Seven consecutive years in Iraq and Afghanistan showed me how hard wars are to end once they start. Miscalculation and escalation are a deadly mix. Nations’ weapons industries are designed to profit from the carnage. The proxy wars along NATO boundaries have just begun, as CIA operatives well-schooled in the dark side of our world are certainly at work armed with bundles of Ben Franklins.

This is Vladimir Putin’s war. This is Ukrainian dead on our TV screens. This is a conflict that endangers all of us.

Russian Foreign Minister Sergei Lavrov recently talked of his country’s “nuclear doctrine” – which includes the potential use of tactical nuclear weapons. Lavrov was the Russian ambassador to the United Nations when I worked for the U.S. Mission to the UN almost two decades ago. He was famous for sketching in pencil elaborate Cyrillic script on UN-provided stationary, which he would leave behind for others to try to decipher their layered meanings.

Doing diplomacy on behalf of the U.S. to help prevent war and reduce the human pain associated with warfare are what I am schooled in after barely surviving war-torn areas like Fallujah, Iraq, and Helmand, Afghanistan.

In my former decade-long career in the U.S. State Department, I helped develop U.S. government policies regarding international sanctions. For two years, I represented our country on the UN Security Council’s Al Qaeda and Taliban Sanctions Committee. I worked hard to get unanimous agreement among 15 Security Council members to sanction terrorists and Taliban leaders.

In that role, I argued that targeted sanctions should be used to “name and shame” other dangerous individuals. Henchmen around the world who like to live and shop in London and Dubai and send their children to exclusive schools – but who also put international peace and security at risk while making mountains of money. It is good to see Russian oligarchs’ yachts are now impounded and many of their assets seized.

But what more can be done? Which policies might help reduce Ukrainian suffering and lessen the chance of wider war?

First, high gas prices are a luxury when warfare remains distant. Our current shift to more green energy need not be pushed aside for drilling. It should be expedited. More solar farms, wind farms and geothermal exploration are Utah’s future – already evident in Milford Valley and outside Richfield.
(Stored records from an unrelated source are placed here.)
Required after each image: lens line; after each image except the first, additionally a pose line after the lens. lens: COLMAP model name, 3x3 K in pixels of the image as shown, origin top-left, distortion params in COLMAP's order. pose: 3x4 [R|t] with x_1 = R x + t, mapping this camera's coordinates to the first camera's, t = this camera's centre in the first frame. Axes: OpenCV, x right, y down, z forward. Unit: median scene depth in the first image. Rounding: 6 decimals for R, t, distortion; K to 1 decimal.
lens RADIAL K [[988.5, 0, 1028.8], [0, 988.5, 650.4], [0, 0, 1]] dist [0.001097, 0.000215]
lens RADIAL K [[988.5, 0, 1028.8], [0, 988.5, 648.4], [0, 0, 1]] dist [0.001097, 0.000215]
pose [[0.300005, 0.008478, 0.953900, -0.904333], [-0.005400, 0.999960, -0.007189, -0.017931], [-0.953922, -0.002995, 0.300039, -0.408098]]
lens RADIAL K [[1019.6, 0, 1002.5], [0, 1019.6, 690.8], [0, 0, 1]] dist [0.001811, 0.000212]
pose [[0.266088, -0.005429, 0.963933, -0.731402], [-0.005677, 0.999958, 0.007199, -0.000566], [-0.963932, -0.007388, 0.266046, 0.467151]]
Past efforts by short-sighted politicians to undermine NATO must also be recognized for the dangerous game they played while on our payroll. Sen. Mike Lee, for example, never once visited our troops or diplomats in Iraq and Afghanistan but he did travel to Moscow. Humanitarian aid budgets should be passed quickly in Congress and be bipartisan. This includes fast-tracking refugee resettlement funds as Ukrainian numbers surpass two million.
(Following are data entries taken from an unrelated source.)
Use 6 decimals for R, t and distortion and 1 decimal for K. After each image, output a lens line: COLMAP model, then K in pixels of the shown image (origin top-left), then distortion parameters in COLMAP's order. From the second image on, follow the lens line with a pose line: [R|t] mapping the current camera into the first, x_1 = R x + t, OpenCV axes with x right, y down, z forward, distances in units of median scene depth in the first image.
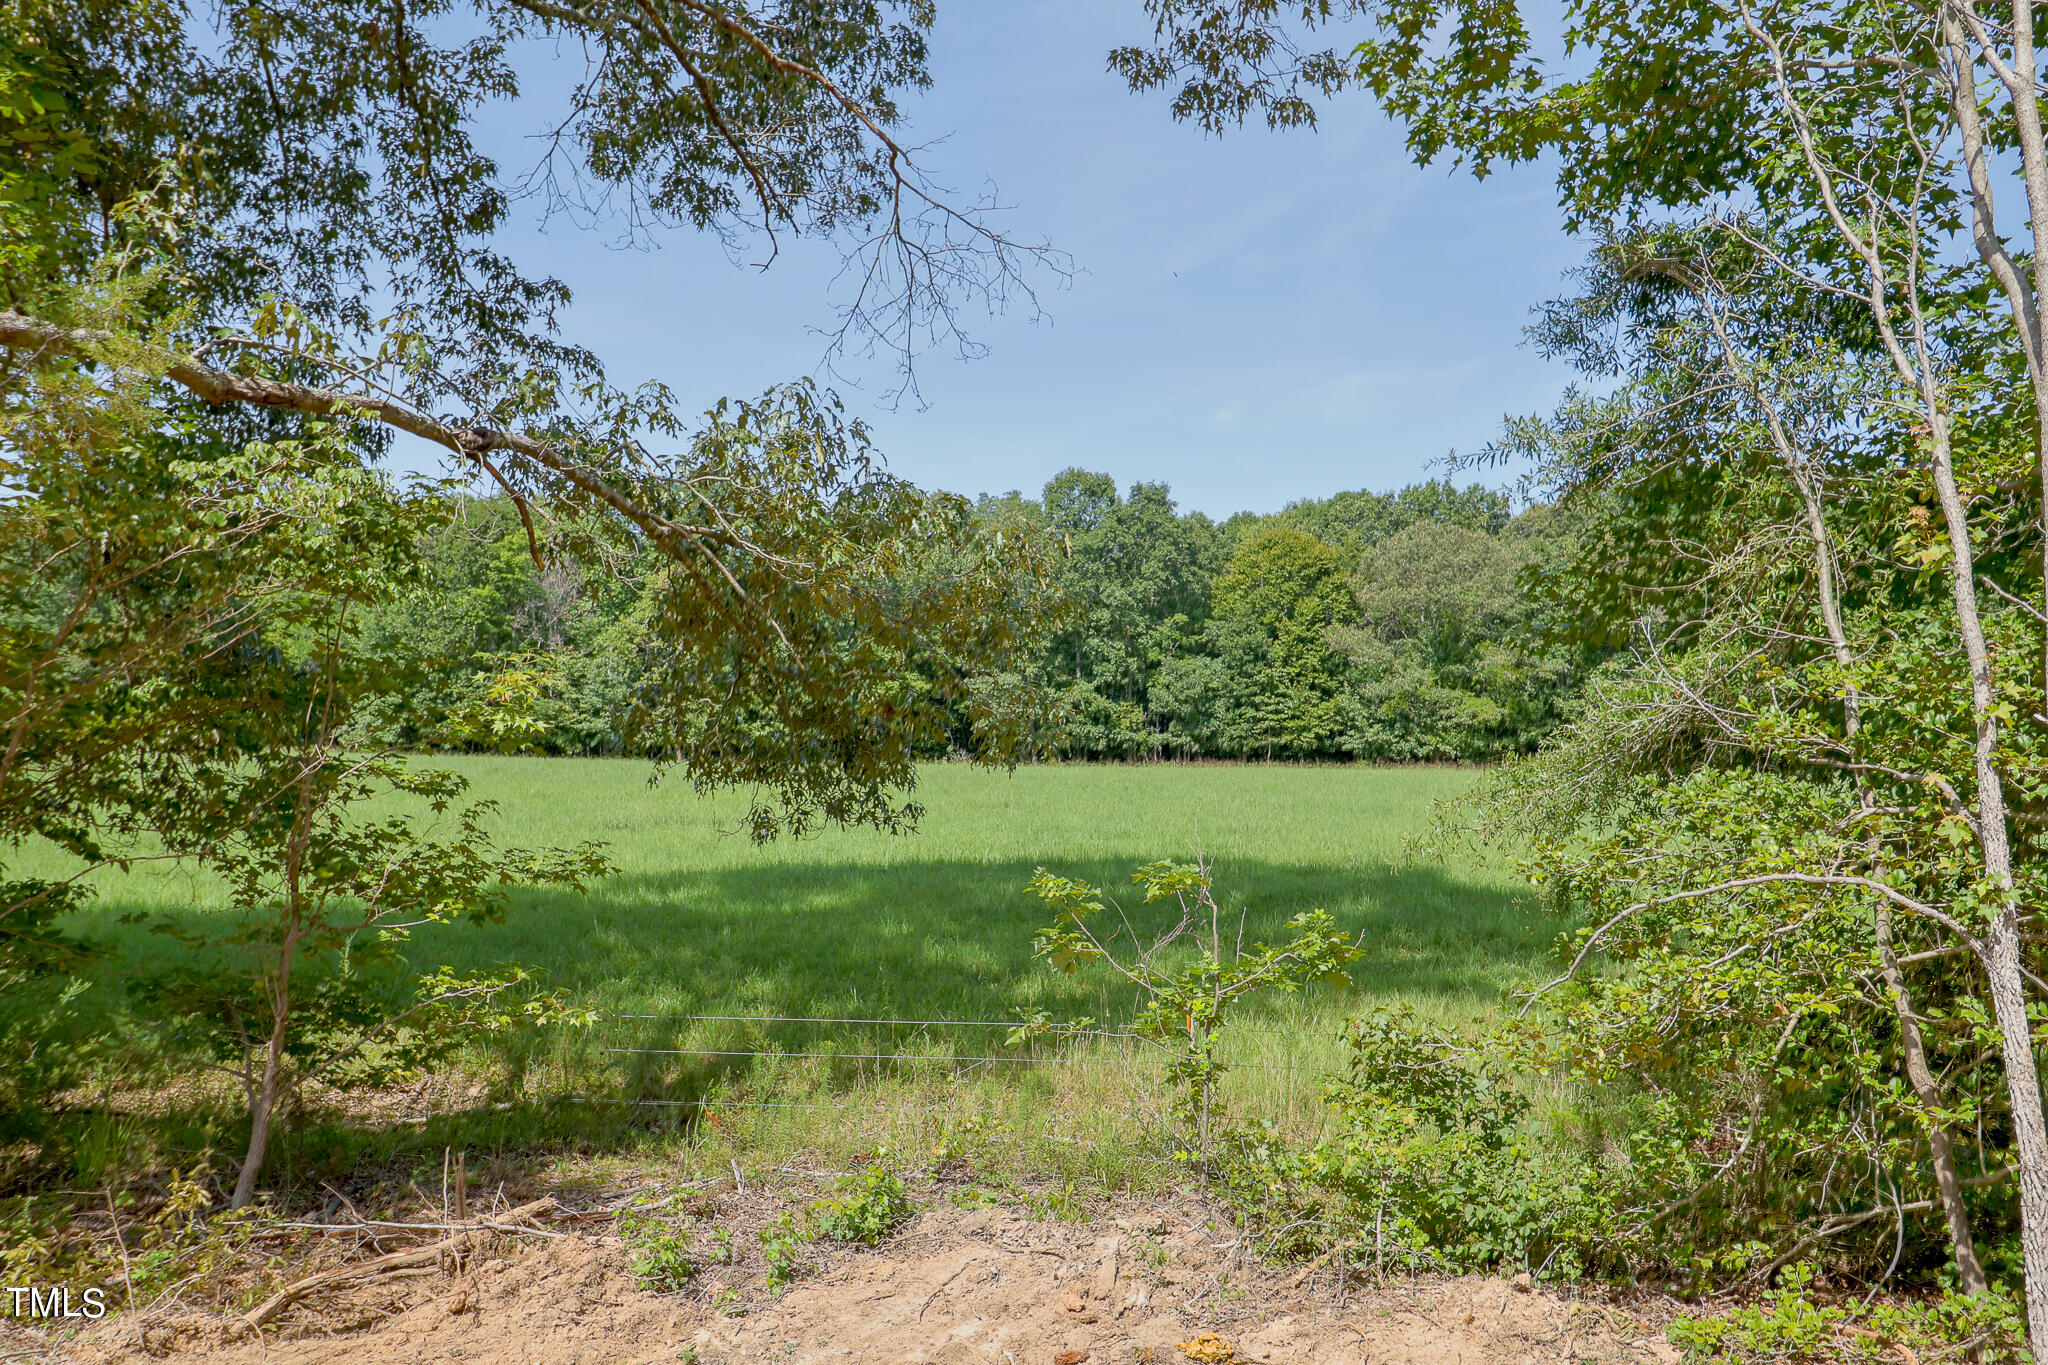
lens RADIAL K [[1543.9, 0, 1019.1], [0, 1543.9, 676.5], [0, 0, 1]] dist [-0.001595, -0.008270]
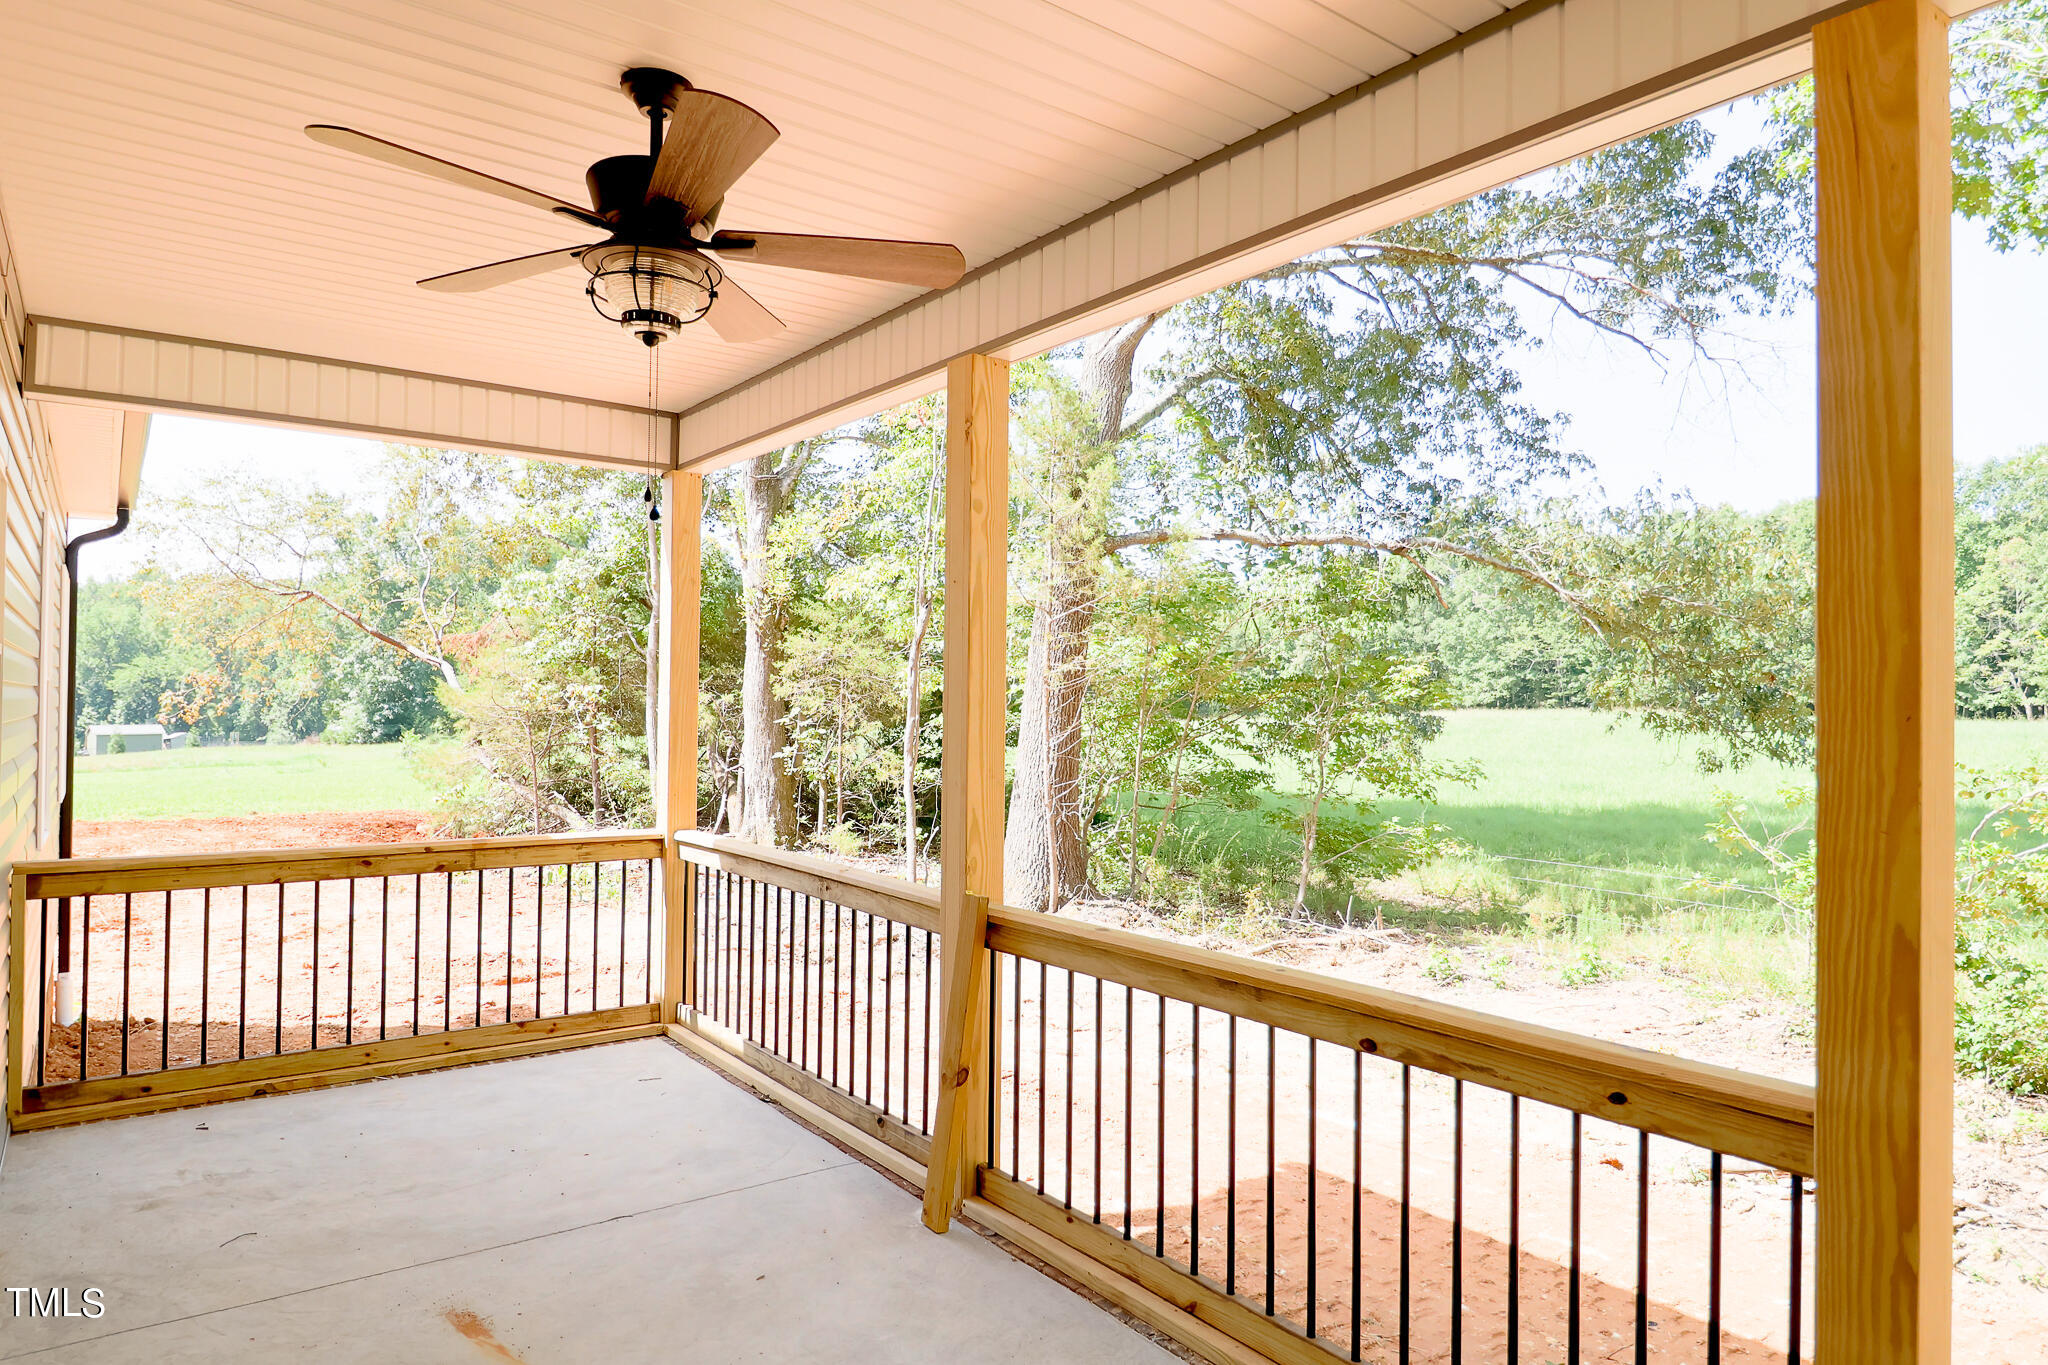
lens RADIAL K [[1205.0, 0, 1076.8], [0, 1205.0, 689.7], [0, 0, 1]] dist [0.003112, 0.000898]
pose [[0.614731, -0.017419, -0.788544, 0.641555], [0.039469, 0.999183, 0.008697, -0.005325], [0.787748, -0.036470, 0.614917, -0.283868]]
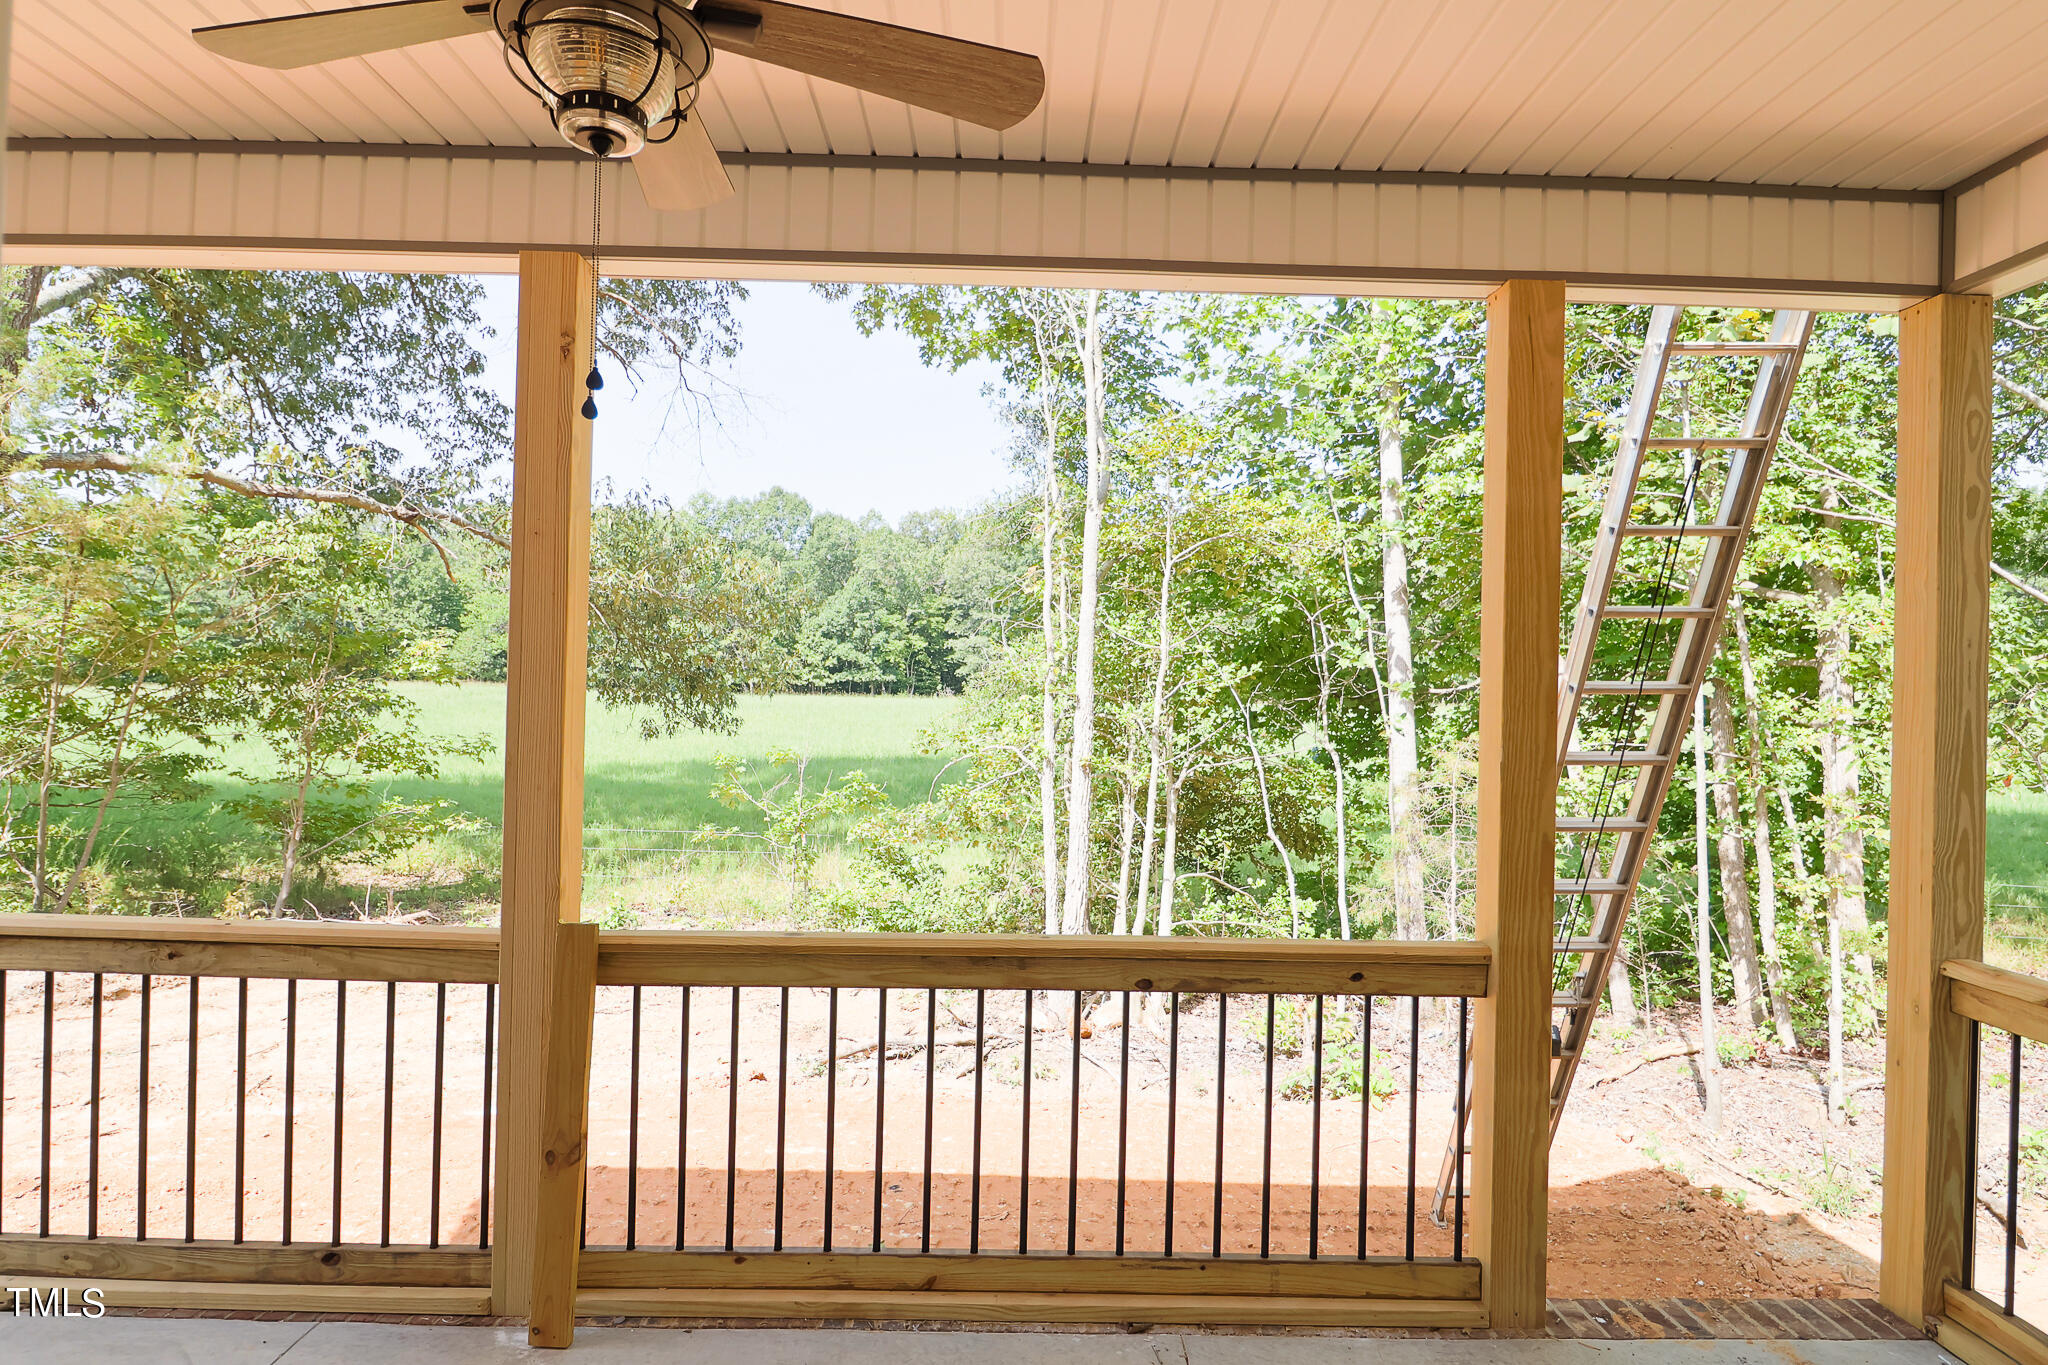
lens RADIAL K [[1094.9, 0, 1024.4], [0, 1094.9, 691.9], [0, 0, 1]] dist [0.002742, -0.014345]
pose [[0.999978, 0.006569, -0.000686, 0.436972], [-0.006527, 0.998754, 0.049471, -0.012647], [0.001010, -0.049465, 0.998775, -0.355416]]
We should also consider this election year which candidates for federal office are best suited to help keep our country safe – and help children worldwide avoid living in more unnecessary wars. I am biased. I write as a U.S. Senate candidate whose deep war biography has prepared me in a way that, I believe, is greatly needed now.

Let’s also recall that Utah remains a state where the U.S. government not only filled our skies overhead with radiation from the testing of nukes in Nevada, but also once planned to place the mobile MX (“Peacekeeper missile”) system on Utah rail lines. War’s human costs were never as far away from our Beehive State as we might want to believe.

Let’s pressure Sens. Lee and Mitt Romney to help pass the expansion of the Radiation Exposure Compensation Act, which expires in July. Utah’s downwind families deserve a lot more than senatorial nonchalance on the subject.

In my Utah elementary school, built of brick in the 1950s, we kids used to spend our Cold War-era recess time on a jungle gym located below a 30-foot rusted iron siren, which was painted red. Teachers educated us about the yellow arrows on a concrete floor that would lead us children not yet 10 years old toward a bunker under the cafeteria – just in case.

Despite much talk across the 1980s of “Mutually Assured Destruction” (MAD logic indeed), the siren never sounded. We were lucky. Ukrainian children are not. Their empty playground sirens blare.

Let’s not look away.

Kael Weston

Kael Weston is the presumptive Democratic Party nominee for U.S. Senate in Utah. In 2020, he was the Democratic candidate in Utah’s 2nd Congressional District.